#### WHAT TO PRODUCE:
Reproduce the entries below word for word, starting with their first line and going on through the line that contains "hvis der er én", including both of those lines.

#### MATERIALS PROVIDED:
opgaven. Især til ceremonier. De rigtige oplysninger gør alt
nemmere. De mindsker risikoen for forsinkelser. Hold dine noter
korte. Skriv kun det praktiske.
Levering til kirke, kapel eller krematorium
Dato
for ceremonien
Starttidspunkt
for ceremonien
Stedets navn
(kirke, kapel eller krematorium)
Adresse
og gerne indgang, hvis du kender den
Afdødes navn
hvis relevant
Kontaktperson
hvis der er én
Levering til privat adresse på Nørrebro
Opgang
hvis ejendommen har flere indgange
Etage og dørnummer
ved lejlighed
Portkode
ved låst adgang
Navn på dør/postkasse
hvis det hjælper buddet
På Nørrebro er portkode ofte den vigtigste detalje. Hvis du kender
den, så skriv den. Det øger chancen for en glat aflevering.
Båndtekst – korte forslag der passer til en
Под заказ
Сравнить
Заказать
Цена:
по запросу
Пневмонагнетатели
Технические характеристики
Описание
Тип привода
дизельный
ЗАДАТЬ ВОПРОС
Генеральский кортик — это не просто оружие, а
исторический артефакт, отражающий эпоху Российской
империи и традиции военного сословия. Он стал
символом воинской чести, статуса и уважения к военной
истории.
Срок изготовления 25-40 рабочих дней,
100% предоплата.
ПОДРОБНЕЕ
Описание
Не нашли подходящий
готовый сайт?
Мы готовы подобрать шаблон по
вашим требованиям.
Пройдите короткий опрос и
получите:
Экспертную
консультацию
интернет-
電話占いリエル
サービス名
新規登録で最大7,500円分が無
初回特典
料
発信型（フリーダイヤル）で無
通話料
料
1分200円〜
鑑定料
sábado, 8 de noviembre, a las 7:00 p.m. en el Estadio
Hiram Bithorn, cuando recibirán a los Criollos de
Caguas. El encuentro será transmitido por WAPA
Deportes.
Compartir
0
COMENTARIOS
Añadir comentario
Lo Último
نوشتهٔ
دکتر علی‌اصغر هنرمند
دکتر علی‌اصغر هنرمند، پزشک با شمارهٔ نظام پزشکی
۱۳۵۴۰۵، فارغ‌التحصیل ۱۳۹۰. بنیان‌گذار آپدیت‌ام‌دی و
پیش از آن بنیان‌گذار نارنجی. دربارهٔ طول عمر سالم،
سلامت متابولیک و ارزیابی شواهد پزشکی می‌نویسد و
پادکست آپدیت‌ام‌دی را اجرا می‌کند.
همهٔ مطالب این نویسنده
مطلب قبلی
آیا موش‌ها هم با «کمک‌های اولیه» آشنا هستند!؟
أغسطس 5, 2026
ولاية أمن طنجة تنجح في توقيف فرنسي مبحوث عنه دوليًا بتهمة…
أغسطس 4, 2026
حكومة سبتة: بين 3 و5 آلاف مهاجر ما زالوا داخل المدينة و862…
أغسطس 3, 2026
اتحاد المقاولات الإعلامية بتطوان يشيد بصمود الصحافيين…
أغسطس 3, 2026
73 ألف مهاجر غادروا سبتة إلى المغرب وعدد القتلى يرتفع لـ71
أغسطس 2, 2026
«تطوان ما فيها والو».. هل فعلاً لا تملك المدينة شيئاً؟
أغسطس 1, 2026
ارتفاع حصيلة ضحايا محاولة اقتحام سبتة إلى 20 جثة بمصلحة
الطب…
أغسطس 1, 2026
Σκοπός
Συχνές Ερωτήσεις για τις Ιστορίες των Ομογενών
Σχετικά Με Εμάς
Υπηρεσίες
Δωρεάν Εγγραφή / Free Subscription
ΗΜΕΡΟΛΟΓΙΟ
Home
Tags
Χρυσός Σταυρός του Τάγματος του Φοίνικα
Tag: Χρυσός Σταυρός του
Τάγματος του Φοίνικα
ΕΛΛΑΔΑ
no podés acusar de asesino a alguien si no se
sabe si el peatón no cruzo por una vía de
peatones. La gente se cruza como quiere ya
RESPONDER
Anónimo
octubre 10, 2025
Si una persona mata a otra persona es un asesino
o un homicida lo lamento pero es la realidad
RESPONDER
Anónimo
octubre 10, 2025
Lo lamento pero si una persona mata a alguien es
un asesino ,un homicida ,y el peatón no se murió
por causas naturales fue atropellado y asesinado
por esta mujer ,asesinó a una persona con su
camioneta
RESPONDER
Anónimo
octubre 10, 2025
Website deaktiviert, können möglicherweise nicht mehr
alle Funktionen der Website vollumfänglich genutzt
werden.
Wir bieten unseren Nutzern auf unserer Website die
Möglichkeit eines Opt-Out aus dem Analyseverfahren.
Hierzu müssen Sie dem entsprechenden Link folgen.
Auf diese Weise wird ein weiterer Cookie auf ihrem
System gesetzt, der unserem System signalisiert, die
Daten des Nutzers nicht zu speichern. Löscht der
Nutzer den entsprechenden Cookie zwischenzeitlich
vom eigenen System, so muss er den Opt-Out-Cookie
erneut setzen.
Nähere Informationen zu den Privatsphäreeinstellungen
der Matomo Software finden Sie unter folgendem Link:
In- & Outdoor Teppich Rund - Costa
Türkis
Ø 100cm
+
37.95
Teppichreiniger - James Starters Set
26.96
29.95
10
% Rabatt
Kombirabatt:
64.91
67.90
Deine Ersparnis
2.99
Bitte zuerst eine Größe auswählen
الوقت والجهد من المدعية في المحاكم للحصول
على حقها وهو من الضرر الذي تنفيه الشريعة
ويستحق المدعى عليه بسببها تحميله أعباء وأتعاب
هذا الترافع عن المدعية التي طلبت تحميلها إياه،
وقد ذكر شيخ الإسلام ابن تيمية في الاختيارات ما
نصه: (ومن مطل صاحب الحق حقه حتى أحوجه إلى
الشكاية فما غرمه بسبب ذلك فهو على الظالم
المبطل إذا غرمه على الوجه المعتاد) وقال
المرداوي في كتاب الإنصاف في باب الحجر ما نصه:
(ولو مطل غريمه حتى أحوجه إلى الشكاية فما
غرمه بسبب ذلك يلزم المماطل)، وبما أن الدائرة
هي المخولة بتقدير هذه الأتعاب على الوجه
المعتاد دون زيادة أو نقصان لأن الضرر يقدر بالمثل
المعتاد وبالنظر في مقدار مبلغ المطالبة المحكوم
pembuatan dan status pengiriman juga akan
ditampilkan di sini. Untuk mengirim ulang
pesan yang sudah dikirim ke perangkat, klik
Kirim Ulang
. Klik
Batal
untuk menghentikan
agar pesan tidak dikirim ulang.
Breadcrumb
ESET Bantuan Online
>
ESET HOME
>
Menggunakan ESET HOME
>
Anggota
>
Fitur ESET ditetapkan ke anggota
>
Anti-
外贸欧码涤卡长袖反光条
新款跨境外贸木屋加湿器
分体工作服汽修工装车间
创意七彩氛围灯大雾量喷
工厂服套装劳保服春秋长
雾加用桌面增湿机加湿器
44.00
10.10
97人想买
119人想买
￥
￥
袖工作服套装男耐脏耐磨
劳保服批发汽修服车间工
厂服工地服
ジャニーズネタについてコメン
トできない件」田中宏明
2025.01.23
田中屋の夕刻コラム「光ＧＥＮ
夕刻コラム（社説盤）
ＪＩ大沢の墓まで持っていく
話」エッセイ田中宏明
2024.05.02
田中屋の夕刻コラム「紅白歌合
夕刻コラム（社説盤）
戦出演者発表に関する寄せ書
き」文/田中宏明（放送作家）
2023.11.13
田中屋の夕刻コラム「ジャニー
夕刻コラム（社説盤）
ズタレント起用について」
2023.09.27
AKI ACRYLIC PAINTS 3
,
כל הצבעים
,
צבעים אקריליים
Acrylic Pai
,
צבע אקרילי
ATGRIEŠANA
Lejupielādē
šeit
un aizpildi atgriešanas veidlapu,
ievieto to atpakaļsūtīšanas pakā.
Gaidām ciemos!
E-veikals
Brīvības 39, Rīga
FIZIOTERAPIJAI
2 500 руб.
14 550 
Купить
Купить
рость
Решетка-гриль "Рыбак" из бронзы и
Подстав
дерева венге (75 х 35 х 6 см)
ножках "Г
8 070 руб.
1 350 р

#### RESPONSE AREA:
opgaven. Især til ceremonier. De rigtige oplysninger gør alt
nemmere. De mindsker risikoen for forsinkelser. Hold dine noter
korte. Skriv kun det praktiske.
Levering til kirke, kapel eller krematorium
Dato
for ceremonien
Starttidspunkt
for ceremonien
Stedets navn
(kirke, kapel eller krematorium)
Adresse
og gerne indgang, hvis du kender den
Afdødes navn
hvis relevant
Kontaktperson
hvis der er én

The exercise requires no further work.